The one patient that usually can’t be treated at home is the older patient. As you get older you become less competent at looking after yourself and this usually gets worse when you are ill.

In hospitals admission wards must be closed. Nurses and doctors cannot deal with many different illnesses and injuries on one ward. The patient that is seen by the GP or in A&E must be referred urgently to the appropriate surgical, orthopaedic, medical, paediatric or gynaecology ward.

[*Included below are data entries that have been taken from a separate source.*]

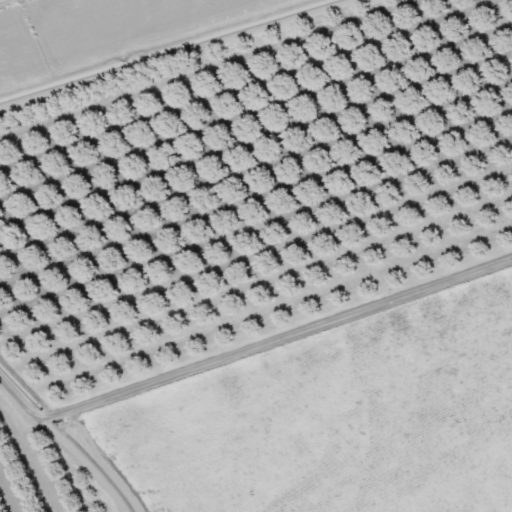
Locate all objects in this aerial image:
road: (308, 336)
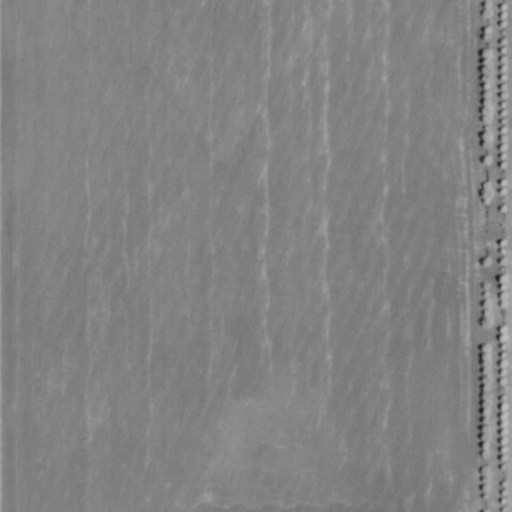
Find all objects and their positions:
crop: (235, 256)
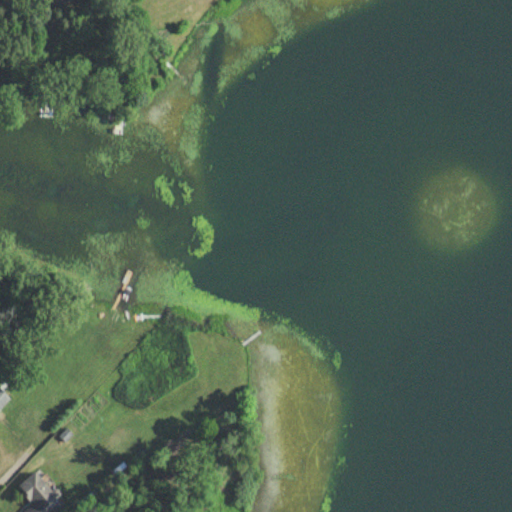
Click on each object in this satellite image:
building: (3, 396)
building: (39, 493)
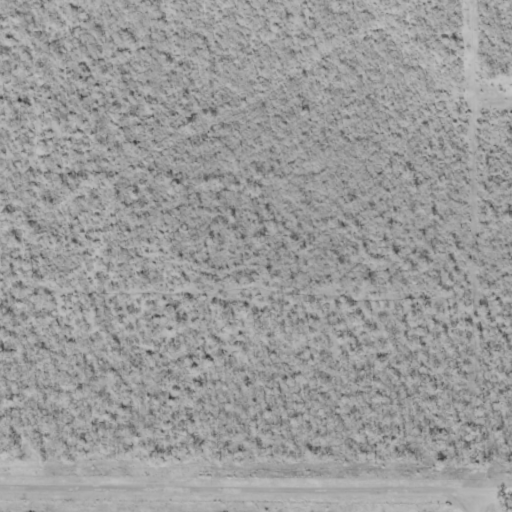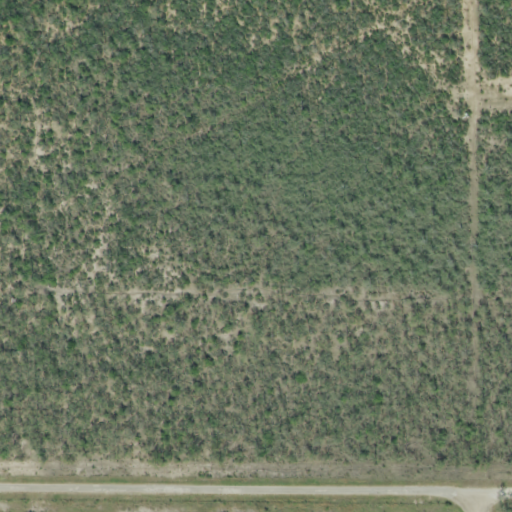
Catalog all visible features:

The initial diagnosis in A&E must be made by the most senior doctor and then referred immediately to the appropriate ward for treatment. Very few investigations need to be done in A&E. Waiting in A&E up to four hours is a disgrace; and does not happen anywhere else in the world. Casualty departments must see their patients immediately (patients must not wait in ambulances outside A&E for up to an hour). Triage to be done by the senior consultant (not a receptionist, porter or junior doctor). The patient must be sent to the appropriate ward or operating theatre for treatment.

We must train many more nurses and midwives to run our hospital wards and nurses to work in general practice as district nurses. Managers in the NHS must be seriously reduced in numbers. They earn too much for what they do. Their idea of efficiency is to reduce the number of nurses and salaries and get rid of consultant secretaries. There are more senior managers in Mid Yorkshire’s hospitals, for example, than there are Cabinet members in the government.

Let doctors and nurses treat patients without interference from managers. Less following of targets and more love, empathy and compassion for patients and relatives should be the motto of hospitals.

Paul Muller, from Wakefield, is a retired general surgeon and fellow of the Royal College of Surgeons. He began his career in medicine in 1956.